===== Records to process

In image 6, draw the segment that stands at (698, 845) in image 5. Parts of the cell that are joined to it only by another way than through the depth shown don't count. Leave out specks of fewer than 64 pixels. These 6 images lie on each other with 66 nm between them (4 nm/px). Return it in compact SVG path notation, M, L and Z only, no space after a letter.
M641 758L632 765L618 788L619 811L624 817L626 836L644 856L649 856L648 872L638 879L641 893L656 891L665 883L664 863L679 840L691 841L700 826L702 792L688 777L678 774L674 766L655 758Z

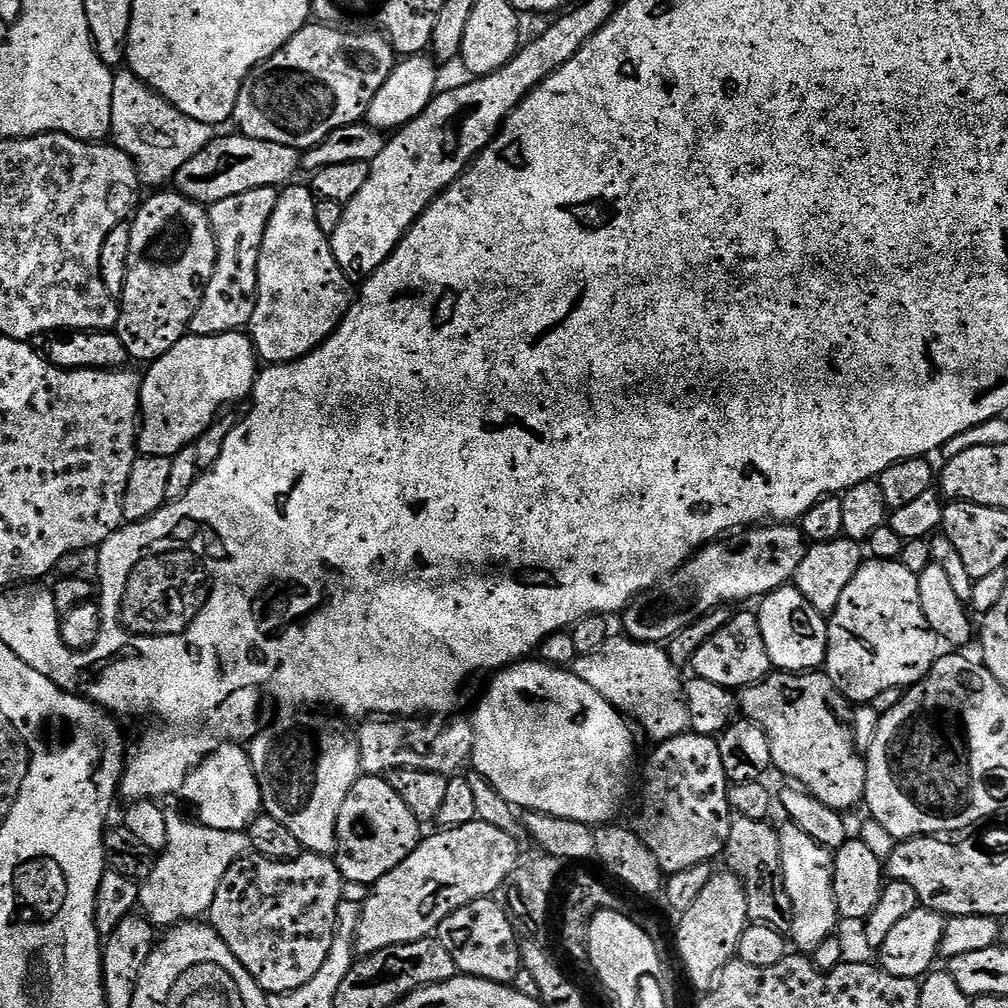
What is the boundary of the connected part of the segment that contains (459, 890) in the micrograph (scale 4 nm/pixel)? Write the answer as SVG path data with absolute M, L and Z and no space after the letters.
M480 819L457 828L444 828L433 836L425 835L416 849L406 857L390 874L386 874L377 884L371 885L368 901L363 901L360 921L356 931L356 950L361 957L374 954L386 946L402 946L406 942L427 940L435 933L445 918L454 914L462 906L475 900L495 897L503 889L510 870L514 870L518 855L518 842L500 830Z

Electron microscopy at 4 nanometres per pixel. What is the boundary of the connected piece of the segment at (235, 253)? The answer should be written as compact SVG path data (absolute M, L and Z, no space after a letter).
M259 188L258 190L246 190L246 194L234 194L234 198L222 198L222 202L208 208L208 217L216 239L216 265L204 291L202 302L189 324L188 332L191 335L217 336L247 329L248 324L252 321L258 294L258 254L262 250L262 238L266 234L270 214L274 214L274 206L278 206L279 201L280 192L277 189Z

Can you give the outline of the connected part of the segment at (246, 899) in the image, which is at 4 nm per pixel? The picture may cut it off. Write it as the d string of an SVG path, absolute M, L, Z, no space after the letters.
M307 850L301 851L300 856L293 860L271 860L259 854L245 854L239 860L234 861L230 870L226 870L226 878L222 878L222 882L218 882L218 894L214 894L214 902L209 906L206 916L213 930L222 938L222 942L226 942L226 946L230 946L230 954L234 954L234 958L238 958L238 962L242 962L242 966L252 975L254 982L258 982L258 986L265 994L293 992L298 990L298 986L306 986L306 982L310 982L310 978L314 978L314 974L318 974L318 970L322 970L322 962L326 962L326 958L330 954L330 946L334 946L338 906L346 896L344 888L346 889L346 881L341 876L340 868L332 856L320 856L316 852Z

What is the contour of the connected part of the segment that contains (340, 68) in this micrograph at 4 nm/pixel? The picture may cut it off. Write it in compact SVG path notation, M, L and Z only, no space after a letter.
M309 22L304 25L302 30L298 30L298 34L294 34L294 38L290 38L290 42L282 45L269 60L263 60L244 79L244 85L238 94L236 109L232 111L232 120L234 124L240 127L237 128L239 135L258 138L262 142L282 142L282 146L294 146L301 150L310 149L318 142L325 140L334 130L338 130L347 124L363 121L368 115L368 107L374 98L374 94L378 94L378 90L382 90L386 78L390 78L390 74L396 69L397 63L398 53L392 49L392 44L388 40L388 37L380 35L379 32L373 32L371 30L349 30L344 26L333 26L323 22Z

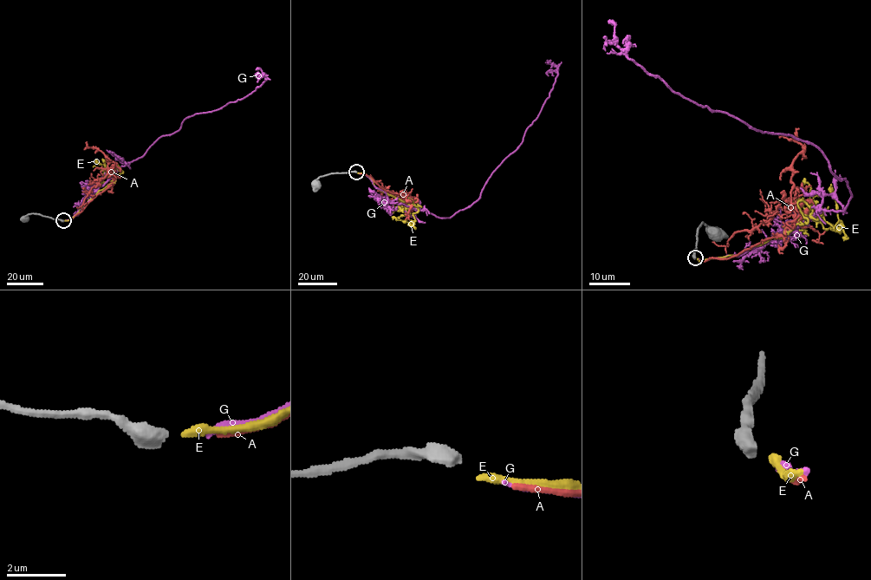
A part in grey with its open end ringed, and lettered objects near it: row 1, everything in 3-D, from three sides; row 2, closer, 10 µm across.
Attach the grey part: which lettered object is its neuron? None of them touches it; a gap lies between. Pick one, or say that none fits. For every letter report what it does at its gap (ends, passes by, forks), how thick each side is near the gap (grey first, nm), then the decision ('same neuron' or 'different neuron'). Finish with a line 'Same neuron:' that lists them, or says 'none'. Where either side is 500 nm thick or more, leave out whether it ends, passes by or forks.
A: it ends; calibres 480 and 240 nm; different neuron
E: it ends; calibres 480 and 280 nm; different neuron
G: it ends; calibres 480 and 220 nm; same neuron
Same neuron: G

==========

What you are asked to do: All of the data is to be transcribed exactly, with images omitted.

Response for this exercise:
In image 6, draw the segment that stands at (698, 845) in image 5. Parts of the cell that are joined to it only by another way than through the depth shown don't count. Leave out specks of fewer than 64 pixels. These 6 images lie on each other with 66 nm between them (4 nm/px). Return it in compact SVG path notation, M, L and Z only, no space after a letter.
M641 758L632 765L618 788L619 811L624 817L626 836L644 856L649 856L648 872L638 879L641 893L656 891L665 883L664 863L679 840L691 841L700 826L702 792L688 777L678 774L674 766L655 758Z

What is the boundary of the connected part of the segment that contains (459, 890) in the micrograph (scale 4 nm/pixel)? Write the answer as SVG path data with absolute M, L and Z and no space after the letters.
M480 819L457 828L444 828L433 836L425 835L416 849L406 857L390 874L386 874L377 884L371 885L368 901L363 901L360 921L356 931L356 950L361 957L374 954L386 946L402 946L406 942L427 940L435 933L445 918L454 914L462 906L475 900L495 897L503 889L510 870L514 870L518 855L518 842L500 830Z

Electron microscopy at 4 nanometres per pixel. What is the boundary of the connected piece of the segment at (235, 253)? The answer should be written as compact SVG path data (absolute M, L and Z, no space after a letter).
M259 188L258 190L246 190L246 194L234 194L234 198L222 198L222 202L208 208L208 217L216 239L216 265L204 291L202 302L189 324L188 332L191 335L217 336L247 329L248 324L252 321L258 294L258 254L262 250L262 238L266 234L270 214L274 214L274 206L278 206L279 201L280 192L277 189Z

Can you give the outline of the connected part of the segment at (246, 899) in the image, which is at 4 nm per pixel? The picture may cut it off. Write it as the d string of an SVG path, absolute M, L, Z, no space after the letters.
M307 850L301 851L300 856L293 860L271 860L259 854L245 854L239 860L234 861L230 870L226 870L226 878L222 878L222 882L218 882L218 894L214 894L214 902L209 906L206 916L213 930L222 938L222 942L226 942L226 946L230 946L230 954L234 954L234 958L238 958L238 962L242 962L242 966L252 975L254 982L258 982L258 986L265 994L293 992L298 990L298 986L306 986L306 982L310 982L310 978L314 978L314 974L318 974L318 970L322 970L322 962L326 962L326 958L330 954L330 946L334 946L338 906L346 896L344 888L346 889L346 881L341 876L340 868L332 856L320 856L316 852Z

What is the contour of the connected part of the segment that contains (340, 68) in this micrograph at 4 nm/pixel? The picture may cut it off. Write it in compact SVG path notation, M, L and Z only, no space after a letter.
M309 22L304 25L302 30L298 30L298 34L294 34L294 38L290 38L290 42L282 45L269 60L263 60L244 79L244 85L238 94L236 109L232 111L232 120L234 124L240 127L237 128L239 135L258 138L262 142L282 142L282 146L294 146L301 150L310 149L318 142L325 140L334 130L338 130L347 124L363 121L368 115L368 107L374 98L374 94L378 94L378 90L382 90L386 78L390 78L390 74L396 69L397 63L398 53L392 49L392 44L388 40L388 37L380 35L379 32L373 32L371 30L349 30L344 26L333 26L323 22Z

A part in grey with its open end ringed, and lettered objects near it: row 1, everything in 3-D, from three sides; row 2, closer, 10 µm across.
Attach the grey part: which lettered object is its neuron? None of them touches it; a gap lies between. Pick one, or say that none fits. For every letter report what it does at its gap (ends, passes by, forks), how thick each side is near the gap (grey first, nm), then the decision ('same neuron' or 'different neuron'). Finish with a line 'Same neuron:' that lists them, or says 'none'. Where either side is 500 nm thick or more, leave out whether it ends, passes by or forks.
A: it ends; calibres 480 and 240 nm; different neuron
E: it ends; calibres 480 and 280 nm; different neuron
G: it ends; calibres 480 and 220 nm; same neuron
Same neuron: G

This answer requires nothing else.